An important characteristic of living systems is that their autopoietic organization involves the creation of a boundary which specify the network operational domain and defines the system as a unit .



Creation of a cellular membrane from the internal dynamic metabolism and, vice versa, the cellular membrane allows the creation of the autopoietic internal domain for cellular metabolism

An image of a human buccal epithelial cell obtained using Differential Interference Contrast (DIC) microscopy
(www.canisius.edu/biology/cell_imaging/gallery.asp)
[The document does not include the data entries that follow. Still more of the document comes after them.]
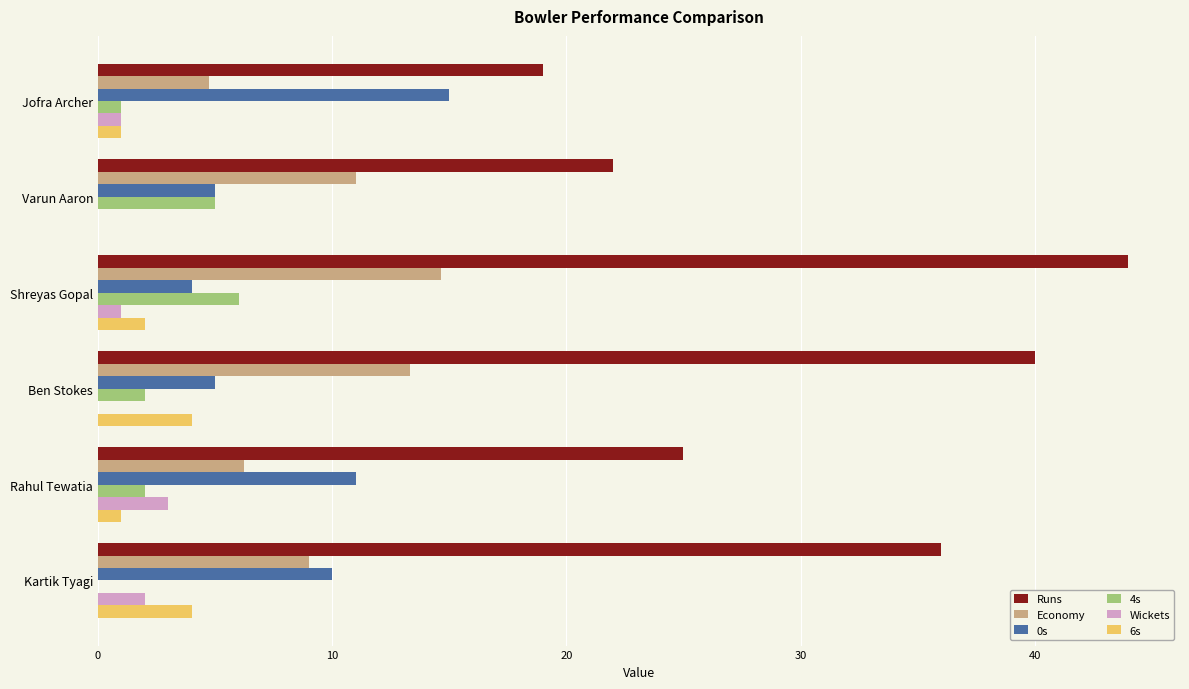

At which category is the sum across all series the highest?

Shreyas Gopal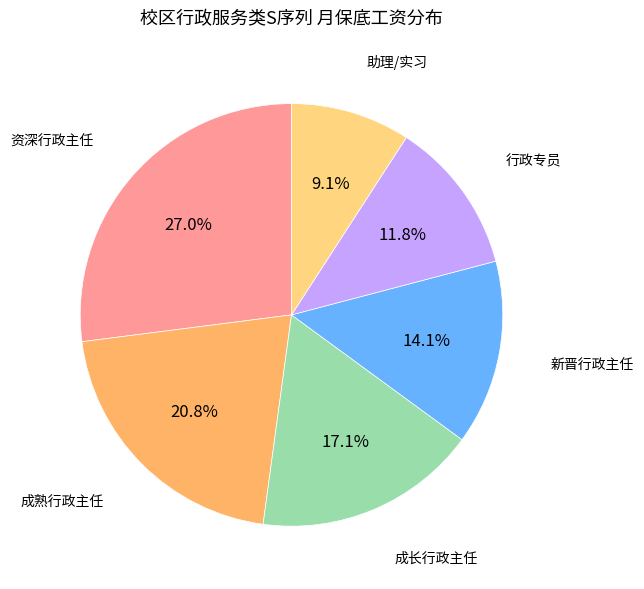

Is there a majority slice in this chart?

No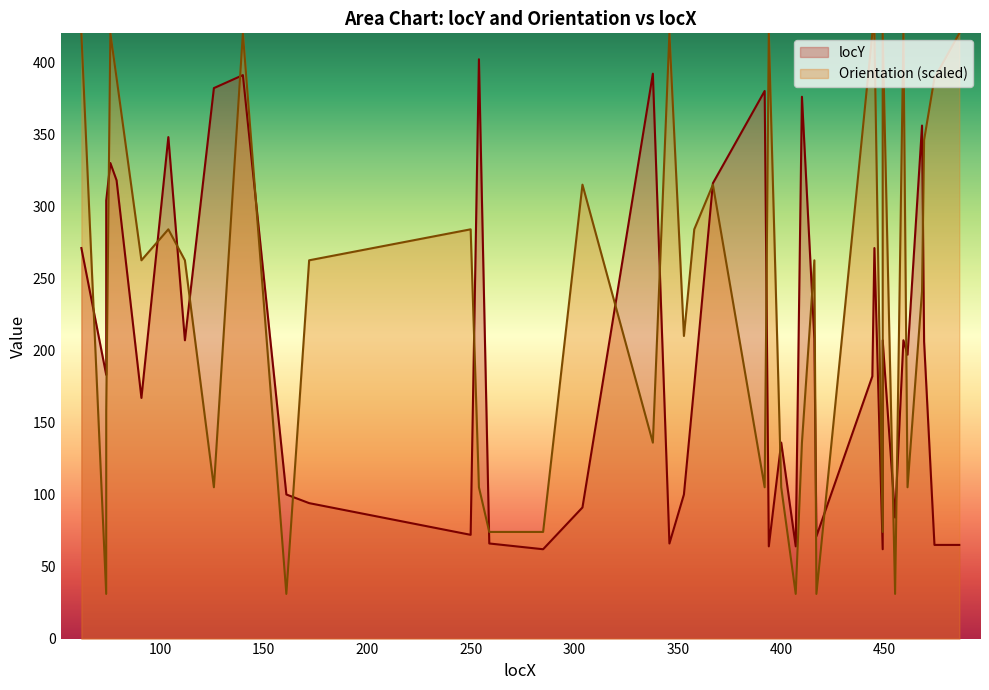

The value at 461 is 332. True or false?

False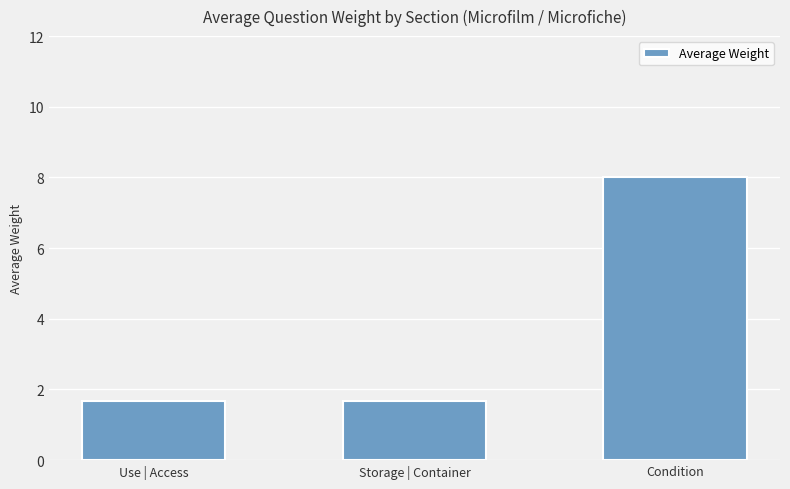

What is the difference between the values at Condition and Use | Access?

6.3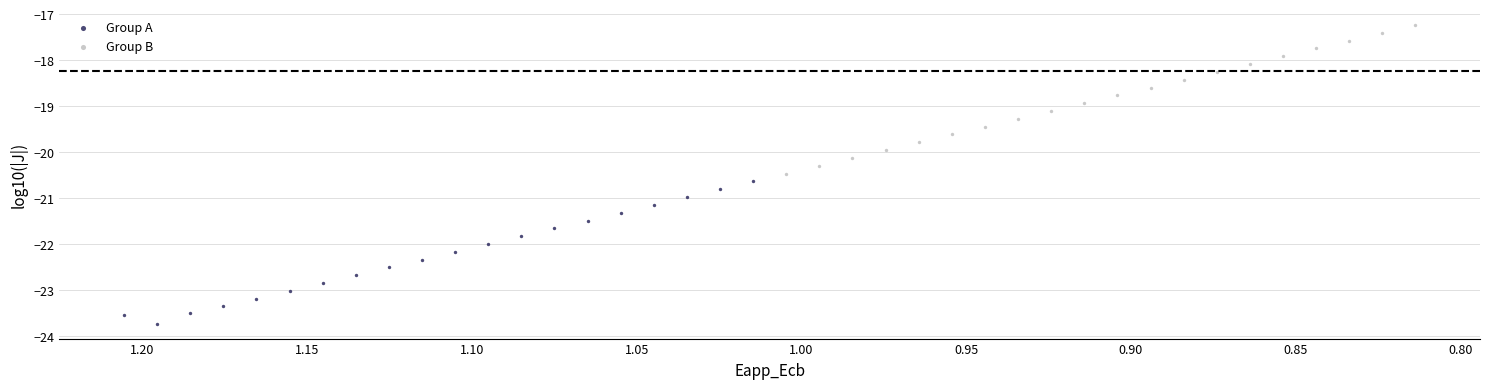

Which series reaches the minimum Y coordinate?

Group A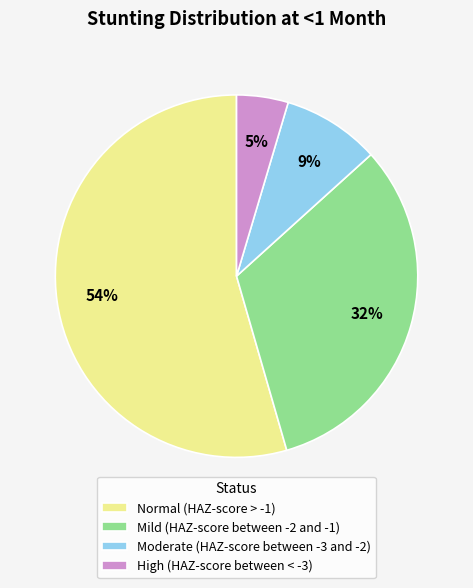

Does any single category account for the majority?

Yes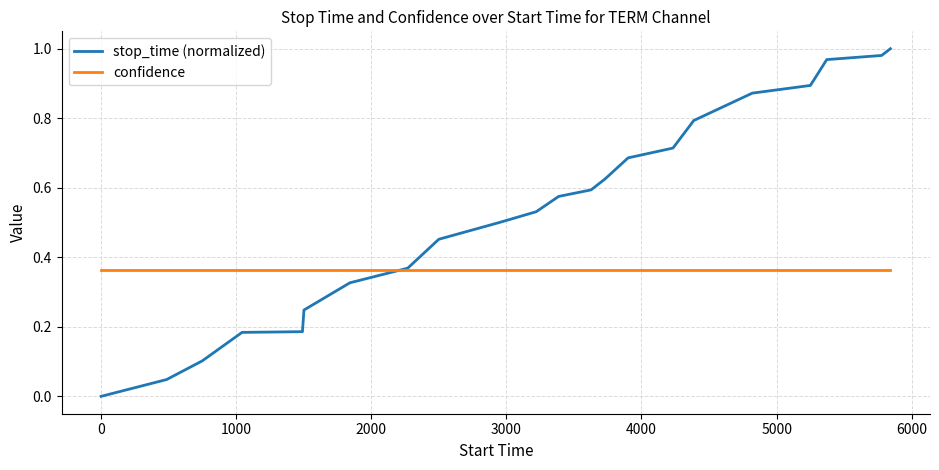

What is the sum of all confidence values?

8.0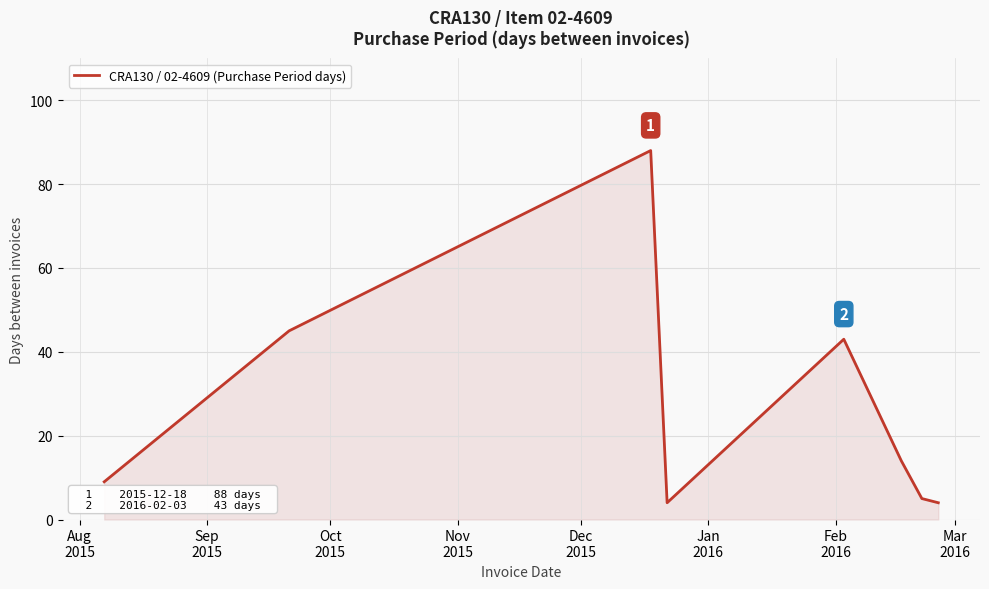

True or false: the data has more than 1 interior local peaks.

True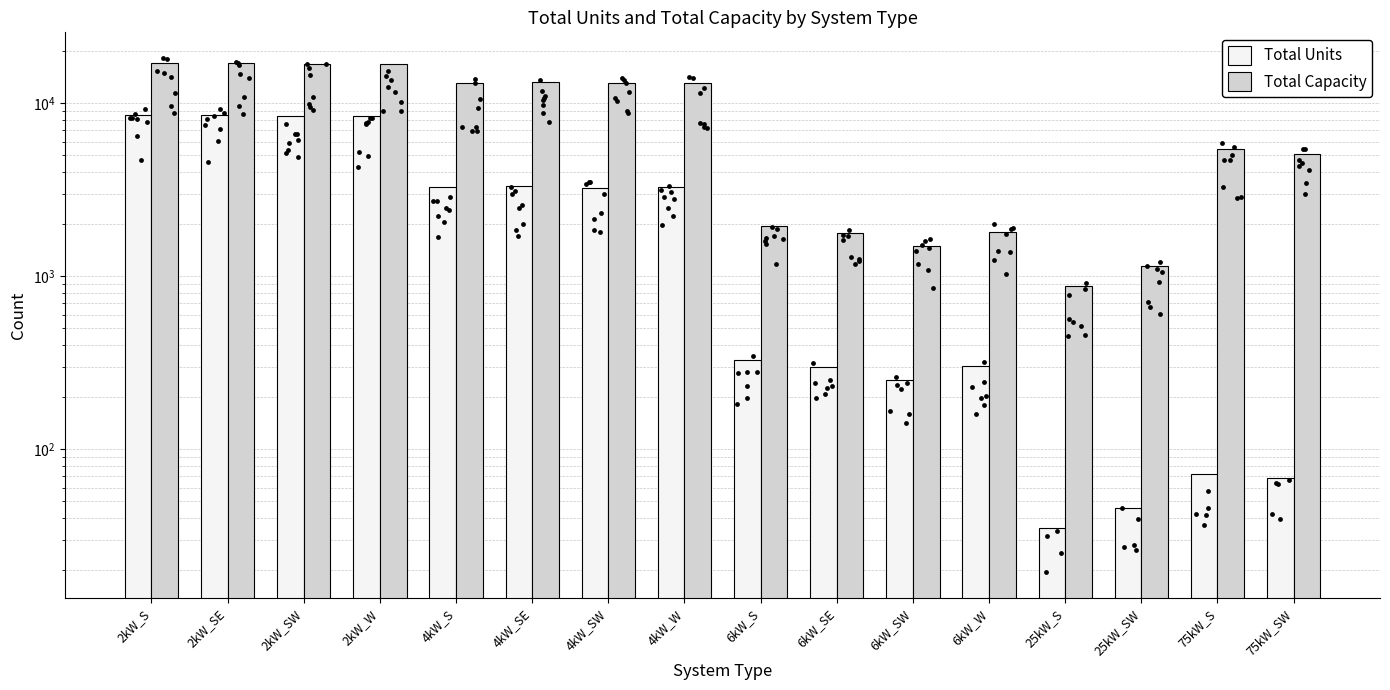

What is the total value across all series at 6kW_W?

2114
According to Maturana and Varela, the autopoiesis concept is necessary and sufficient to define the organization of living systemsi. However, this definition does not include any information on the physical constitution of the system components.
 
 
The autopoiesis becomes therefore the combination between the complementarity of structure-pattern and organization and the operational closure of the system. The process of life born from the
co-emergence between an autopoietic system and the environment in a process which Maturana identifies as cognitive:
 
"Living systems are cognitive systems, and living as a process is a process of cognition. This statement is valid for all organism, with or without a nervous system"
 
This particular interpretation of cognition as the life process is called "Santiago Theory of Cognition", and has been further elaborated particularly by Francisco Varela in the field of cognitive sciences. To understand the properties of the components and their physical interactions, should be added to the abstract description of the system organization a description of its pattern in the language of physics and chemistry. The clear distinction between these two descriptions - one in terms of pattern and the other in terms of organization - make possible to join the models of self-organization which refers to the structure (as those of Prigogine and Haken) and the models which refer to the organization (as those of Eigen and of Maturana and Varela) in a coherent theory of living systems.